Card 13 shows the catch-as-catch-can accuracy of many cards in the set. This view, because of the in-line hitching of the dog team, the dress of the figures, and the presence of a river steam boat in the background, indicates that it was taken probably in Alaska.

16-18

16-18

The first two cards are examples of many fantasy scenes in the set based on no known photograph.

19-21

19-21

22

22

This scene is probably based on a photograph taken in Danish Greenland. Notice the house.

23

23

24

24

25-27

25-27

Card 26 is based on a photograph of Dr. Cook made after he returned from his service on the Belgian Antarctic Expedition in 1899. Card 27 does not show the Bradley, but rather the Roosevelt. The Bradley was never “ice bound” at any time on Cook’s expedition.
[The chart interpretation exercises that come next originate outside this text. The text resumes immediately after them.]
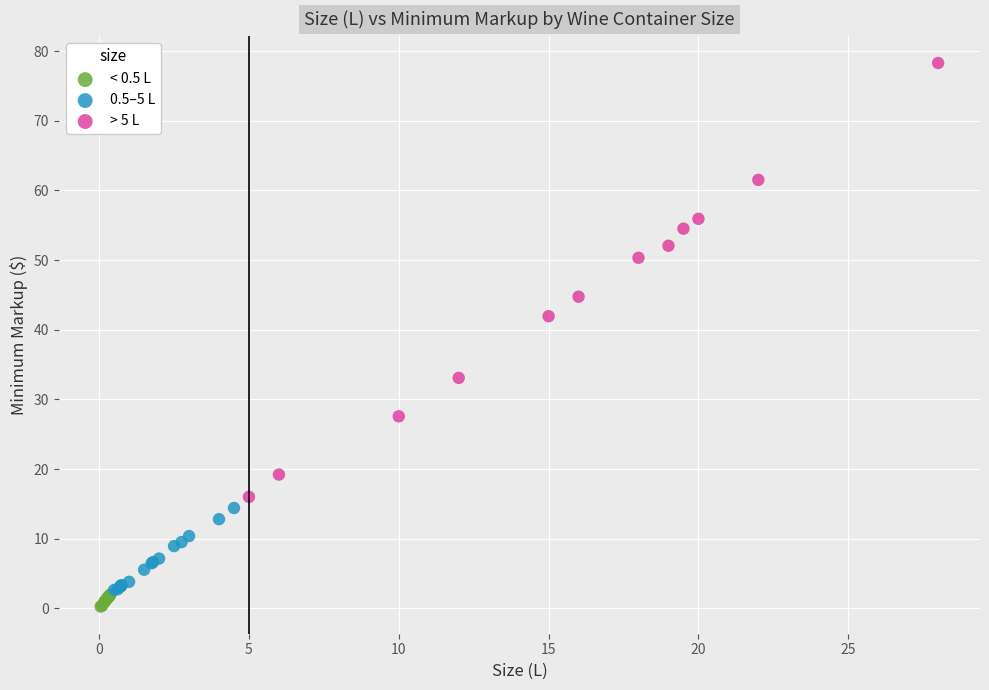

Which series contains the highest Y value?

> 5 L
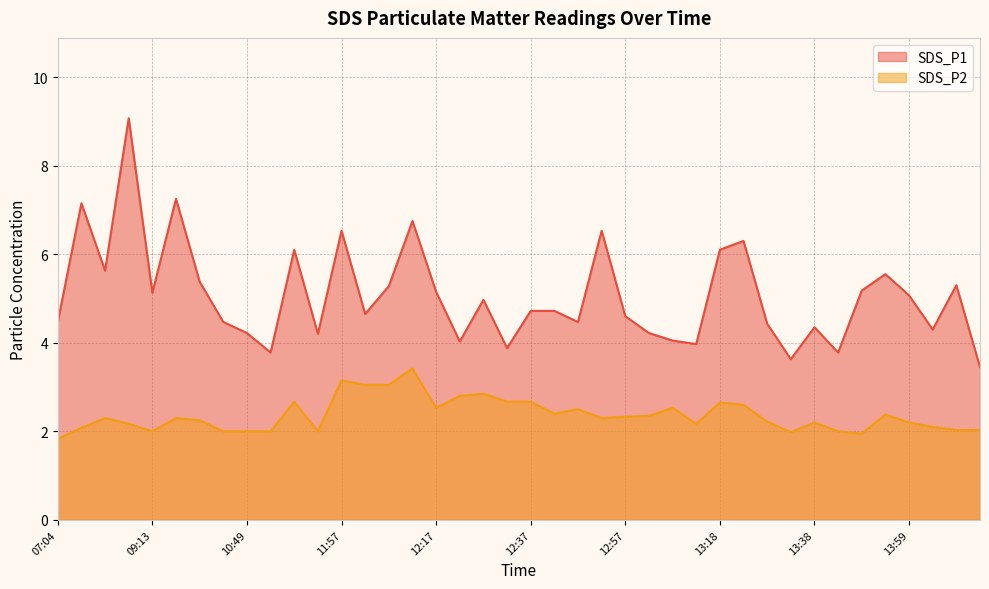

Which label corresponds to the smallest value in the chart?

07:04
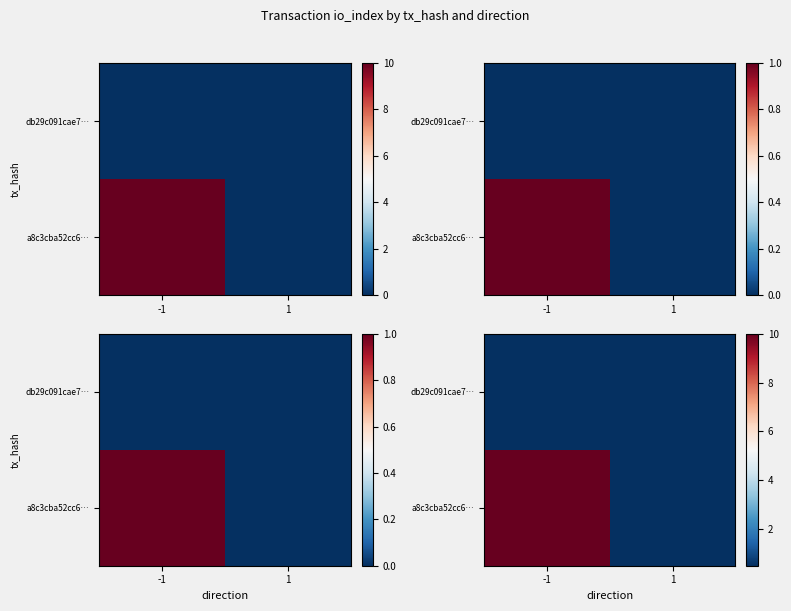

Which series changed the most between -1 and 1?

a8c3cba52cc6…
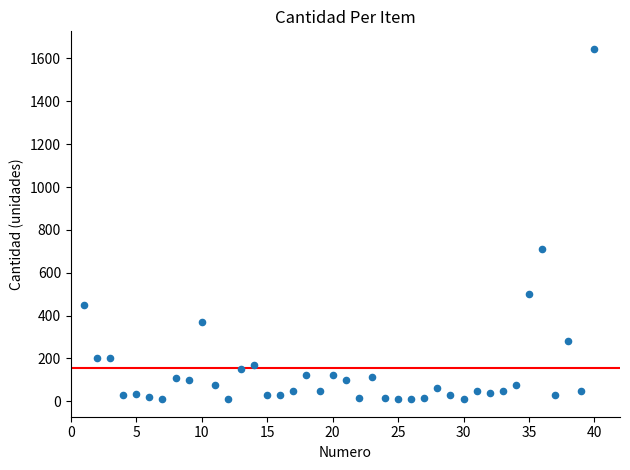

What Y value in the scatter plot is closest to 827?

710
The view is a reworking of the view used on Card 12.

28-29

28-29

Cook did not use sails on his way to the Pole, or carry an odometer to measure distance.

30-32

30-32

Card 32 is based loosely on a photo of John R. Bradley with a polar bear trophy.

33

33

34-36

34-36

Card 36, another fantasy, shows permanent Inuit dwellings in Greenland rather than a “polar camp.”

37-39

37-39

Card 38 is also a fantasy. Cook had no “aluminum sledge” on his expedition. All of his sleds were made of hickory after a design of his brother, Theodore.

40-42

40-42

Card 42 shows Helen Cook, Dr. Cook’s natural daughter, Marie Fidel Cook and Ruth Cook, Marie’s daughter by a previous marriage.

43-45

43-45

46-48

46-48

Card 46 is based on a photo taken on Cook’s 1903 expedition to Alaska. Card 48 is a fantasy. The Bradley was a small schooner that did not require so large a crew.

49-50

49-50

Card 49 is based on an illustration that appeared on the cover of the French magazine Le petit Journal.